In the records below, set down word for word every line from the one containing "Volume Discounts" through the one containing "Fibre is Here to Stay, Superior". Include both of those lines.

=== Records to use ===

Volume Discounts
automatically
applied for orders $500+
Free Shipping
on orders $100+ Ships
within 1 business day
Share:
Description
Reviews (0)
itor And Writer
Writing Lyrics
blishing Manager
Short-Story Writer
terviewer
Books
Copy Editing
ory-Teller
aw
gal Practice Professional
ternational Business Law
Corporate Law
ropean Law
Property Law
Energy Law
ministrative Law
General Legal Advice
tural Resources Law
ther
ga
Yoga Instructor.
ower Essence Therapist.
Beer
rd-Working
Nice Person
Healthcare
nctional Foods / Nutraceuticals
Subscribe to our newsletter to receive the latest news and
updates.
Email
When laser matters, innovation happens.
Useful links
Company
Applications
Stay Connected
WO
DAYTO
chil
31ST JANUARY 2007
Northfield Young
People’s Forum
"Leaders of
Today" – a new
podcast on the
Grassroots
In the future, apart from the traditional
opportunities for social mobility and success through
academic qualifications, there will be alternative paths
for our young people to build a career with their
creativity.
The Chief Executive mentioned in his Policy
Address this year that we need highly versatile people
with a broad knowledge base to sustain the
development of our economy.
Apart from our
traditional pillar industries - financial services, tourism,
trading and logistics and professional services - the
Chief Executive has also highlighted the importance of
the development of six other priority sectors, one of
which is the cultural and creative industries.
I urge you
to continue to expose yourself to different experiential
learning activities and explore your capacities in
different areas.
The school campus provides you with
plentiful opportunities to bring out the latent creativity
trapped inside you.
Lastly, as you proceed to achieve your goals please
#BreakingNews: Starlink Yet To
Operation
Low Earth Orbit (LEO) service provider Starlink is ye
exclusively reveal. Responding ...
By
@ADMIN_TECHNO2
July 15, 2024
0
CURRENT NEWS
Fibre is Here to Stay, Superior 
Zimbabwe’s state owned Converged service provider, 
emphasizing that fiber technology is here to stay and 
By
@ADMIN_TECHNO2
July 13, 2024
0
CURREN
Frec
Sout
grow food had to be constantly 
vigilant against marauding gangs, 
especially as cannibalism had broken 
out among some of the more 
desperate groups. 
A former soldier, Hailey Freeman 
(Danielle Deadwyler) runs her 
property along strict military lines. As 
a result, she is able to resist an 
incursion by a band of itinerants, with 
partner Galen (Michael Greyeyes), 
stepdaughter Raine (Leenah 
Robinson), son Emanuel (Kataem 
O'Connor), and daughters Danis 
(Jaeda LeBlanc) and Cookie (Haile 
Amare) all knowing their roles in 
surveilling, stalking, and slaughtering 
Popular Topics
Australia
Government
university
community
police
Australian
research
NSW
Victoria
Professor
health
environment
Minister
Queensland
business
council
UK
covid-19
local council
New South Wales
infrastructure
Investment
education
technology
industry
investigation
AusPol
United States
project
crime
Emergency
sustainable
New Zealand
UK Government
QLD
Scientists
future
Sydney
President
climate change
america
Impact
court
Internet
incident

===
=== Records to use ===

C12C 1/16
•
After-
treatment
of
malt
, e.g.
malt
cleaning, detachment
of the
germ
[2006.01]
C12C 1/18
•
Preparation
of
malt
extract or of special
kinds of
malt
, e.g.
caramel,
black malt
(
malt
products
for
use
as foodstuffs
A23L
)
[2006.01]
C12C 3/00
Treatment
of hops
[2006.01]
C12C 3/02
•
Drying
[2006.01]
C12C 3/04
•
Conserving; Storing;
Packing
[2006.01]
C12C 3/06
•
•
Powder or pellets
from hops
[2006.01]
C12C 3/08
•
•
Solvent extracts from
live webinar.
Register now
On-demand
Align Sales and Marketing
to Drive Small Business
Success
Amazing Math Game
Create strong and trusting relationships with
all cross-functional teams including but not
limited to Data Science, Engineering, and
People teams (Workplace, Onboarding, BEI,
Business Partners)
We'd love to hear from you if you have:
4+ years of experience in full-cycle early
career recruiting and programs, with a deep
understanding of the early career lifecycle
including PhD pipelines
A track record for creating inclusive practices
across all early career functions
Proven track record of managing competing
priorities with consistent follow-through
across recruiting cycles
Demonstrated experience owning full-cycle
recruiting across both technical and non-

===

_Exercise response_
Volume Discounts
automatically
applied for orders $500+
Free Shipping
on orders $100+ Ships
within 1 business day
Share:
Description
Reviews (0)
itor And Writer
Writing Lyrics
blishing Manager
Short-Story Writer
terviewer
Books
Copy Editing
ory-Teller
aw
gal Practice Professional
ternational Business Law
Corporate Law
ropean Law
Property Law
Energy Law
ministrative Law
General Legal Advice
tural Resources Law
ther
ga
Yoga Instructor.
ower Essence Therapist.
Beer
rd-Working
Nice Person
Healthcare
nctional Foods / Nutraceuticals
Subscribe to our newsletter to receive the latest news and
updates.
Email
When laser matters, innovation happens.
Useful links
Company
Applications
Stay Connected
WO
DAYTO
chil
31ST JANUARY 2007
Northfield Young
People’s Forum
"Leaders of
Today" – a new
podcast on the
Grassroots
In the future, apart from the traditional
opportunities for social mobility and success through
academic qualifications, there will be alternative paths
for our young people to build a career with their
creativity.
The Chief Executive mentioned in his Policy
Address this year that we need highly versatile people
with a broad knowledge base to sustain the
development of our economy.
Apart from our
traditional pillar industries - financial services, tourism,
trading and logistics and professional services - the
Chief Executive has also highlighted the importance of
the development of six other priority sectors, one of
which is the cultural and creative industries.
I urge you
to continue to expose yourself to different experiential
learning activities and explore your capacities in
different areas.
The school campus provides you with
plentiful opportunities to bring out the latent creativity
trapped inside you.
Lastly, as you proceed to achieve your goals please
#BreakingNews: Starlink Yet To
Operation
Low Earth Orbit (LEO) service provider Starlink is ye
exclusively reveal. Responding ...
By
@ADMIN_TECHNO2
July 15, 2024
0
CURRENT NEWS
Fibre is Here to Stay, Superior 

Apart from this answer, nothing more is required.